- Valleyview Community Church
Lenten Devotional (Day 2) - The Calling of a Rabbi Like no Other
Updated: Feb 23, 2021
Thursday, February 18 - Scripture: Mark 1:14-34
As I reflect, the years 2003-2005 were very transformative in my life. During these two years, I travelled halfway around the world to live and teach ESL in South Korea. It was during these two years that I began to experience and, after wrestling with, respond to what I can describe as ‘God calling’. As I travelled to a strange new land, disconnecting from the familiarity of home, I was able to hear more clearly and respond to the persistent, yet gentle nudge of the Holy Spirit to a deeper and more substantive life of following Jesus.

In the next story in Mark’s Gospel, immediately following Jesus’ baptism, we read of Jesus’ recruiting the first of his disciples. What strikes me as strange, yet beautiful, in both my own story of Jesus calling, and the story we read about here (Mark 1:16-19) is that the candidates at first glance don’t seem to be the most qualified.
In the first century, it would have been unheard of for Jewish teachers (rabbis) like Jesus to go out and recruit potential disciples.
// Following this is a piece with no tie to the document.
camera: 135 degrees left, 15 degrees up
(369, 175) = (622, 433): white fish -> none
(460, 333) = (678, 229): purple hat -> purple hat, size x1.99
Rather, rabbis held in high esteem would have their own schools that the best and brightest young people would apply to.
Here we read Jesus breaking with this tradition in not only seeking out disciples, but handpicking and inviting fisherman, who would have been uneducated and on the fringes of society. We read that these first recruits (Simon, Andrew, James and John) left their nets to follow Jesus. I often wonder if there desire to follow Jesus was in part because of the radical way in which Jesus broke with tradition in his recruiting methods. Certainly, I doubt any of them would’ve anticipated a rabbi like Jesus to be recruiting, let alone doing it on the shores of the Sea of Galilee.
And yet, God ways are indeed not our ways, and what primarily qualifies a person to be a disciple of Jesus is not status, education or other cultural markers, but a hearts and lives that are willing to learn, serve and imitate Jesus.
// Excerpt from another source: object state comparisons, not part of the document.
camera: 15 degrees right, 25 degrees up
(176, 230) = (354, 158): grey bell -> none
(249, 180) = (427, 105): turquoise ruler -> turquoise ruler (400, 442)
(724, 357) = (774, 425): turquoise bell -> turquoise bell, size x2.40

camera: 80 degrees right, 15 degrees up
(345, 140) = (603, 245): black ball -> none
Like these early disciples, I too was somewhat surprised and—like Moses, Jonah and others in Scripture—somewhat resistant to the call of God in those days in Korea. If I’m honest, I still find myself in moments of self doubt as it relates to God’s call. And yet, I continue to be reminded that the continued call of Jesus is to simply follow with an open heart and open hands, ready to leave behind what can impede the journey of discipleship.
Of course, this passage should remind us that the calling of Jesus is not merely to vocational pastoral ministry as in my case. Rather, each of us has been marked and called of God to follow and imitate Jesus in our homes, neighbourhood and places of work.
The beauty of Jesus kingdom is that everyone gets to participate. Discipleship is not an additional option for those who follow Jesus, but is the very essence of what it means to be a Christ follower. Like Simon, Andrew, James and John, each of us is continually called to follow Jesus as his apprentices, growing in our capacity to love God and neighbour as we journey with Jesus and others.
What is Jesus calling you to in this season of your life? What might he be calling you to leave behind in the journey towards wholeness as a disciple of Jesus?